Re: Viewing Source...

From: Jeroen Ruigrok van der Werven (
Date: Wed Jan 09 2008 - 11:38:08 CST

  • Next message: James Kass: "Re: Regarding binary combining accents and grouping characters"

    -On [20080109 18:16], Damon Anderson ( wrote:
    >I maybe an old dog trying to learn new tricks, but I simply can't
    >understand how Unicode is implemented in GUI editors. From Word to
    >OpenOffice to DreamWeaver when I type Unicode characters and then go to
    >look at the source I see nothing but gobbledy gook hodge podge of odd ASCII
    >characters or Character pairs/groups.

    ASCII is just using 128 positions of a byte (7 bits to be precise) whereas
    with Unicode you need multiple bytes, generally (depends on the encoding
    format chosen, to represent characters.
    So yes, when you view Unicode data in an editor that does not understand it it
    will try to interpret it as ASCII or ISO-8859-1(5) and it looks nonsensical.
    The same happens when trying to view, say, KOI8-R. You get back lots of
    accented characters.

    >I can, of course type into source directly a properly escaped HTML decimal
    >unicode character and it will display in the UI correctly, but when I type in
    >the UI and view the source I have no way to verify that the correct Unicode
    >is being used, as no Unicode is apparent, no escape characters, no hex or
    >dec. I am completely baffled.

    Which is logical actually. The editor understands Unicode and will show the
    correct associated character with the codepoint. As such there are no escape
    characters since Unicode does not use these.

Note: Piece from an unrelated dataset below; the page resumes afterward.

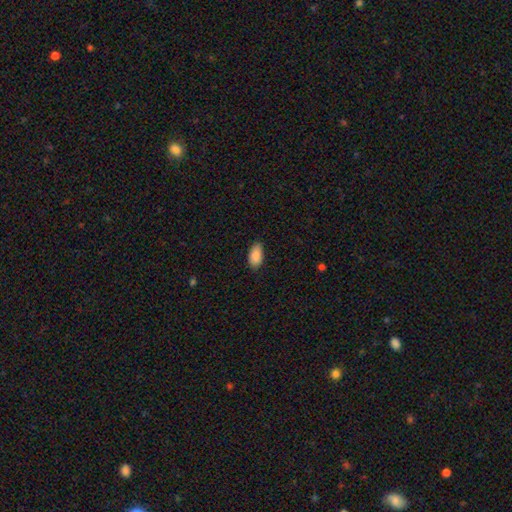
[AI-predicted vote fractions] Smooth or featured? smooth (89%)
How rounded? in between (93%)
Merging? none (81%)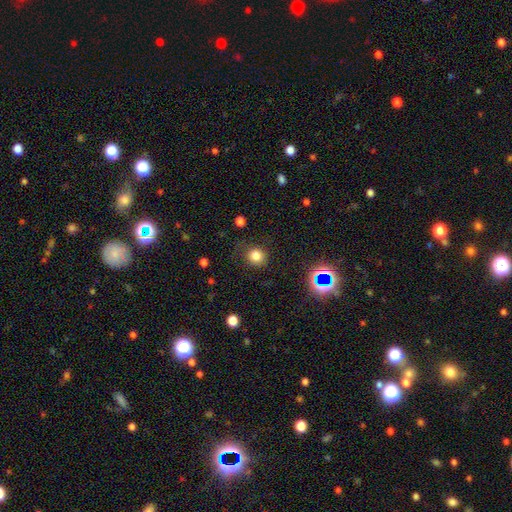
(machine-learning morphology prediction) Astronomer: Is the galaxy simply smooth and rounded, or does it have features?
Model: smooth — 79%.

    >What is happening and why/how is the Unicode being recoded or displayed in
    >non-unicode format in the source? Is there a proper source editor that will
    >display the actual Unicode encodings? Is the problem in my Unikey
    >Vietnamese keyboard driver? Unikey seems to send HTML unicode, but that's
    >not what Dreamweaver displays in the source.

    You are really looking at it from the narrow view of ASCII I am afraid. Just
    as ASCII is a character encoding that correlates ASCII A to hex 0x41 and Z to
    hex 0x5a, so does Unicode use a scheme that uses multiple byte values in order
    to encode various characters. Using UTF-16, for example, an A would be
    encoded as 0x0041. If you'd view such a file in hex with a binary editor you'd
    see the coded sequence 00 41. But of course, if the editor understands proper
    Unicode it will just interpret such code sequences as the proper Unicode
    codepoints and show the relevant characters. Nothing magical and different
    from how ASCII is shown to be honest.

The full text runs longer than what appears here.